Cybersecurity has benefited from advances in machine learning and AI. Security teams today are inundated with data about potentially suspicious activity, but often continue to look for needles in haystacks. AI helps defenders find the real threats within this data via pattern recognition in network traffic, malware indicators and user behavior trends.
Unfortunately, attackers have found their own ways to use these beneficial advances in AI and machine learning against us. Easy access to cloud environments makes it easy to get started with AI and build powerful, capable learning models.
Let’s take a look at how hackers are using AI and machine learning to target enterprises, as well as ways to prevent AI-targeted cyber attacks.
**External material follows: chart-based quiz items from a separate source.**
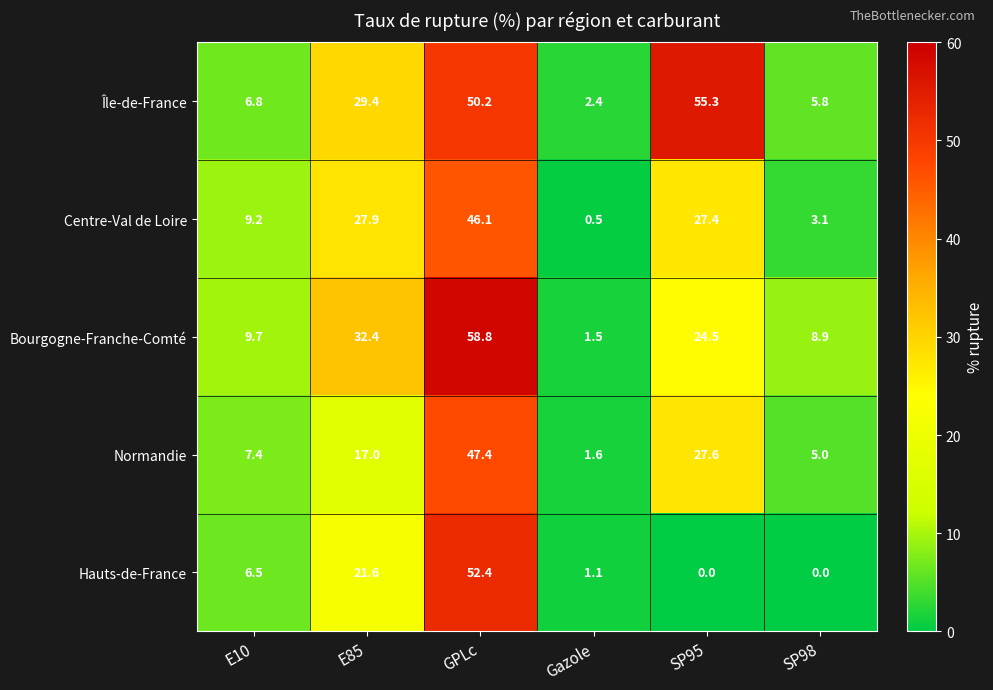

The value of Bourgogne-Franche-Comté at Gazole is 0.9. True or false?

False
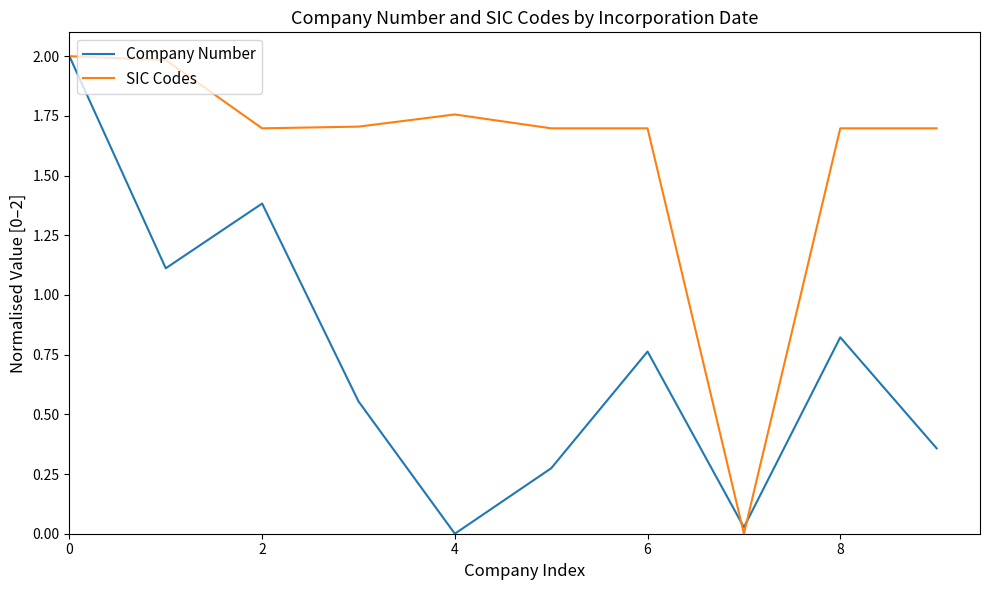

What is the sum of all Company Number values?

7.3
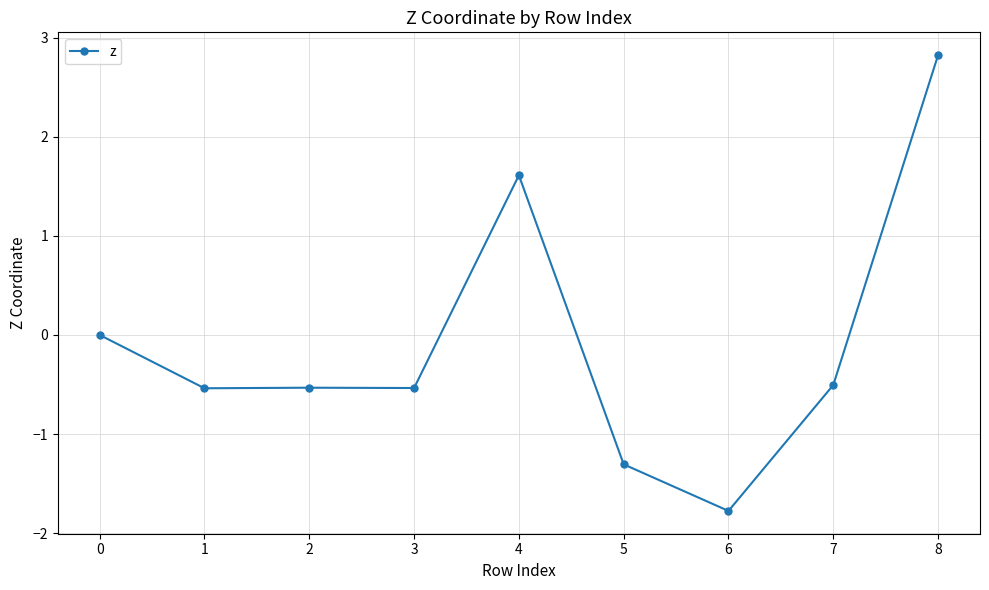

Reading right to left, transcribe all the data shown in this chart.

8=2.8	7=-0.5	6=-1.8	5=-1.3	4=1.6	3=-0.5	2=-0.5	1=-0.5	0=0.0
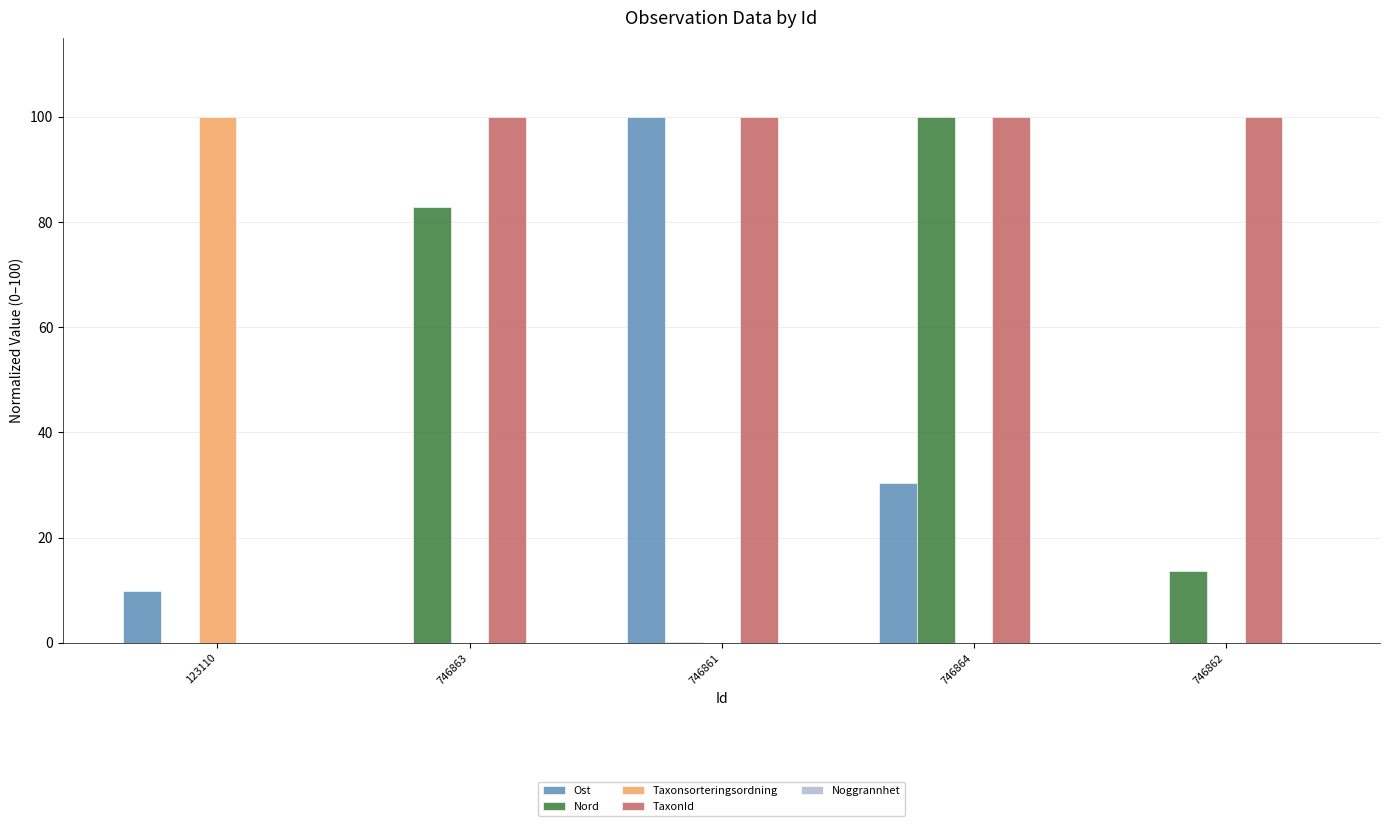

How many values in the Ost series exceed 9?

3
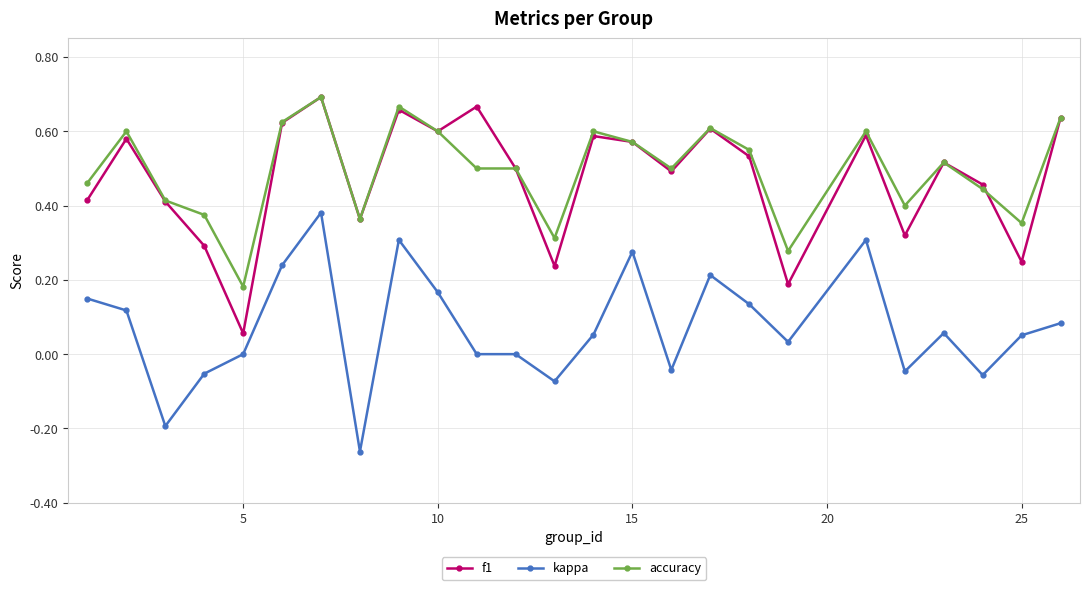

True or false: kappa and f1 cross at least once.

False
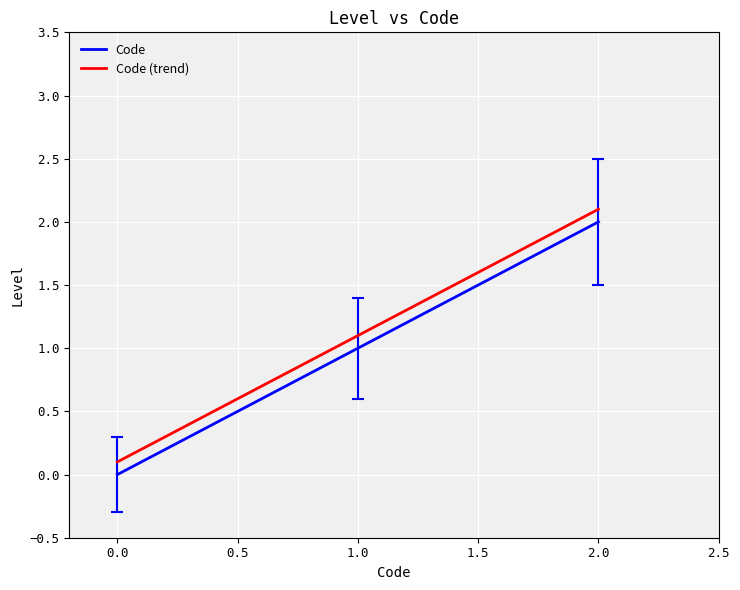

The Code series shows 2 at 1.0. True or false?

False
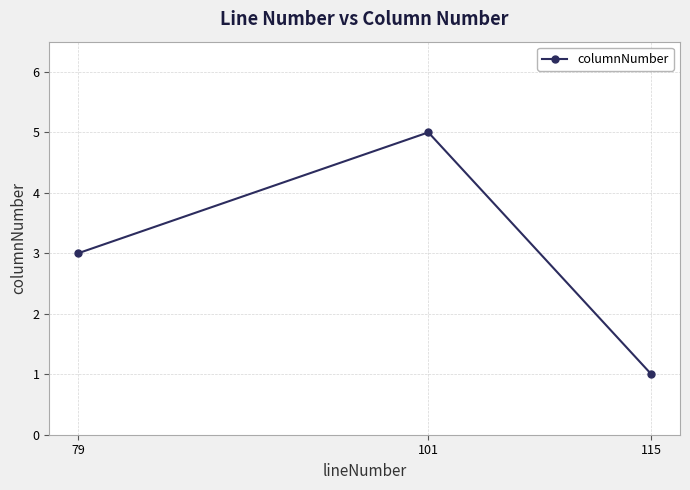

What is the value of the 2nd point from the left?

5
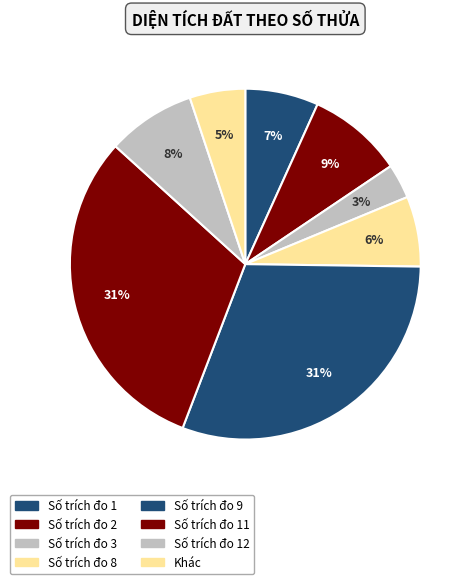

How many slices are in this pie chart?

8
3 ways attackers use AI against defenders
1. Test the success of their malware with AI-based tools
Attackers can use machine learning in several ways. The first — and easiest — is to build their own machine learning environments and model their own malware and attack practices to determine the types of events and behaviors that defenders look for.
For example, a sophisticated piece of malware can modify local system libraries and components, run processes in memory, and communicate with one or more domains owned by an attacker’s control infrastructure. All these activities in combination create a profile known as tactics, techniques and procedures (TTPs). Machine learning models can observe TTPs and use them to build discovery capabilities.
By observing and predicting how TTPs are detected by security teams, adversaries can subtly and often adjust indicators and behavior to stay ahead of defenders who rely on AI-based tools to detect attacks.
2. Poison AI with inaccurate data
Attackers also use machine learning and AI to compromise environments by: Poisoning AI models with inaccurate data† Machine learning and AI models rely on properly labeled data samples to build accurate and repeatable detection profiles. By introducing benign files that look like malware or creating behavior patterns that turn out to be false positives, attackers can trick AI models into believing that attack behavior is not malicious. Attackers can also poison AI models by introducing malicious files that have been labeled safe by AI training.
3. Map existing AI models
Attackers are actively trying to map existing and evolving AI models used by cybersecurity providers and operations teams. By learning how AI models work and what they do, adversaries can actively disrupt machine learning activities and models during their cycles. This allows hackers to influence the model by tricking the system into favoring the attackers and their tactics. It can also allow hackers to bypass known models altogether by subtly altering data to avoid detection based on recognized patterns.
How to defend against AI-targeted attacks
Defending against AI-targeted attacks is extremely difficult. Defenders must ensure that the labels associated with data used in learning models and pattern development are accurate. Ensuring that data has accurate label identifiers is likely to make the datasets used to train models smaller, which is not the case help with AI efficiency†
For those building AI security detection models, introducing hostile techniques and tactics during modeling can help align pattern recognition with tactics seen in the wild. Researchers at Johns Hopkins University developed the TrojAI Software Framework to help generate AI models for Trojans and other malware patterns. MIT Researchers Released TextFoolera tool that does the same for natural language patterns, which can be useful for building more resilient AI models that detect problems like bank fraud.
As AI grows in importance, attackers will try to outdo defenders’ efforts with their own research. It’s critical for security teams to stay on top of attackers’ tactics to defend against them.